One of the earlier studies to show that targeting PPHG has the potential to improve clinical outcome was done by de Veciana et al. who found that pregnant women with GDM requiring insulin therapy did better when PPPG rather than FPG was used to guide management. Ceriello et al. reported that insulin aspart reduced PP oxidative stress more effectively than regular insulin in patients with T2DM.

Beisswenger et al. found a highly significant correlation between PPPG, excursions and AGE in T1DM subjects. [2]

In a small study, once - daily glipizide GITS, twice-daily immediate-release glipizide, or thrice-daily nateglinide resulted in equivalent control of PPPG in type 2 DM. [2]

In a seminal study organized by the Campanian Post-prandial Hyperglycemia Study Group, the reduction in CIMT was associated with changes in PPHG but not fasting hyperglycemia, and those who had the greatest reduction in PPHG had the greatest CIMT regression. In this study, repaglinide was more effective in blunting the PPG peak and showed greater CIMT regression and greater reduction in IL - 6 and CRP compared with glyburide. [2]

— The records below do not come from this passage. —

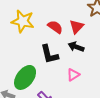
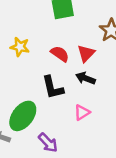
yellow star: (23, 21) -> (20, 47), size x0.7

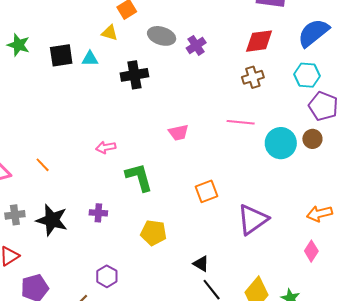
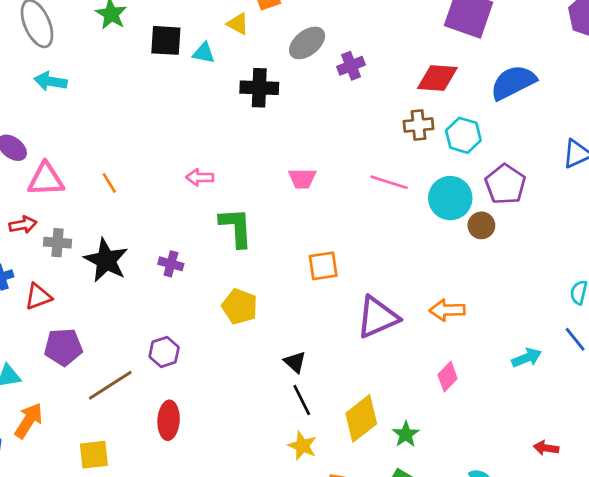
gray ellipse: (162, 36) -> (307, 43), turned -68
cyan hexagon: (307, 75) -> (463, 135), moved
cyan circle: (281, 143) -> (450, 198), moved
orange arrow: (319, 214) -> (447, 310), moved

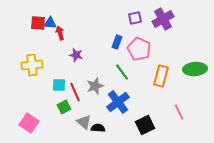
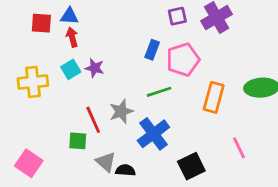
blue triangle: (50, 23) -> (69, 16), moved
pink pentagon: (139, 49) -> (183, 60), turned 30
green line: (122, 72) -> (159, 92), turned -72
cyan square: (59, 85) -> (71, 69), moved, turned -32
green square: (64, 107) -> (78, 141), turned 32

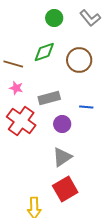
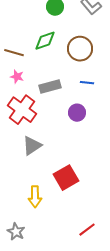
blue line: (86, 107) -> (87, 83), moved
purple circle: (62, 124) -> (77, 113), moved
gray triangle: (62, 157) -> (32, 146), moved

The STOP - NIDDM trial, in patients with IGT, found a 49% RR reduction for any CV event in patients treated with acarbose over a mean follow - up of 3.3 years. There was significant reduction in progression of CIMT. In a meta-analysis, there was a significant 35% RR reduction for any CV event and 64% RR reduction for myocardial infarction with acarbose. [2]

There may be enhancement of post-prandial glucose control and some diminution of fasting glucose control with shorter - acting GLP - 1 receptor agonist (exenatide BID) compared to longer-acting agonist (exenatide once - weekly, Liraglutide). [11] 2 h PPPG decreased by a mean 76 mg/dl when patients switched from Sitagliptin to Exenatide (and increased by 73 mg/dl when the reverse switch was made). [12] Post-prandial glucose after supper and breakfast were significantly lower in T2DM taking Vildagliptin (100 mg/ day) than those taking Sitagliptin (100 mg/day) who had lower glucose level after dinner. Sitagliptin has been reported to effectively reduce PPG fluctuations and block the AGE - RAGE axis. Rizzo et al. reported that reductions in oxidative stress and markers of inflammation were greater in T2DM patients taking Vildagliptin than those taking Sitagliptin. [13]

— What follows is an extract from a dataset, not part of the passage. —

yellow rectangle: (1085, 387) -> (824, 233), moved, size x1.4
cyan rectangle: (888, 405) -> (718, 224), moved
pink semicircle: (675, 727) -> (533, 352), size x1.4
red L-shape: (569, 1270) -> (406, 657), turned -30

There is currently a lack of direct randomized clinical trial evidence that correcting post-meal hyperglycemia improves clinical outcomes. The HEART 2D study, assigned T2DM patients to prandial (lispro) and basal (NPH or glargine) strategy, did not show a beneficial effect of preferentially treating PPHG in reducing further CV events in people with diabetes who had an acute MI. A recent post-hoc analysis, however, suggested that older patients may have a lower risk for a subsequent CV event. [1]

PPHG makes a significant contribution to overall glycemia reflected in the HbA1c level, and blood glucose lowering therapy should preferentially choose an agent, which specifically lowers PPG. Similarly, dietary interventions which lower PPHG should be emphasized.